Monday, Aug. 19, 1946
Out of the Crib
In Detroit an anniversary went unnoted: the Kaiser-Frazer Corp. was one year old. But no cake and candles were needed to tell established automakers last week that U.S. industry's noisiest postwar baby was about ready to climb out of the crib. Even those who still scoffed at K-F's extravagant promises now looked with respect toward Willow Run.
Partners Henry Kaiser and Joe Frazer had inflated public expectations with a lot of purple publicity. They had indefinitely shelved their "startlingly different" (i.e., front-wheel drive) car. They had fallen flat on one wild production goal after another. Against a March prediction of 11,000 conventional cars by anniversary time, they actually turned out only 144.
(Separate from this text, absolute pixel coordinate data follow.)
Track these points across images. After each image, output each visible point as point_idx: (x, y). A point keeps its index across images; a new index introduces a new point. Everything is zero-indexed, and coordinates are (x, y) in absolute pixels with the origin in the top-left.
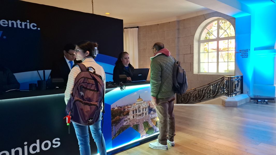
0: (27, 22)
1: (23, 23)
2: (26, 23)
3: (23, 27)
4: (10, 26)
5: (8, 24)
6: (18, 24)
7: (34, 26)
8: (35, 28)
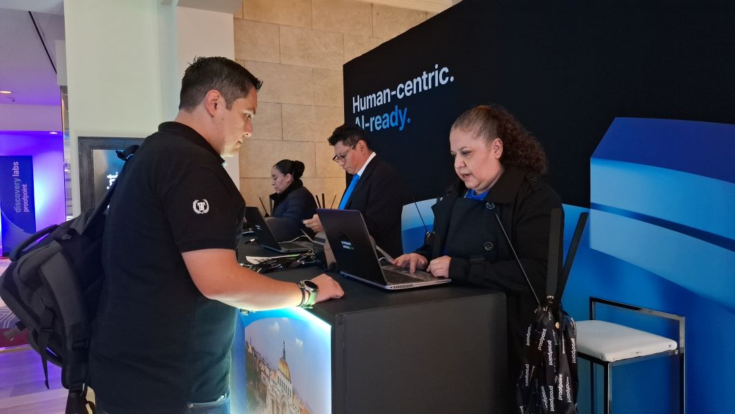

But if K-F has worked no miracles, it has made more progress than most critics expected. Willow Run was leased in September, but it was November when they moved in. K-F was hampered not only by the same strikes and shortages that have held the motor industry's output down to 25% of schedule, but by difficulties unique to K-F (inability to buy steel, rumors of rifts between the partners).
Yet K-F was able to trundle a pilot model off its 7,954-ft. No. 1 line in May. Last week No. 1 was running under its own power and producing three cars an hour. This snail's pace, said production men, would gradually be stepped up to 60 an hour by October. Meanwhile, the No. 2 line (two more are planned) was already taking shape.
By now K-F has spent a fair chunk of the $53 million raised by two public stock issues. Having survived infancy, it was ready to walk.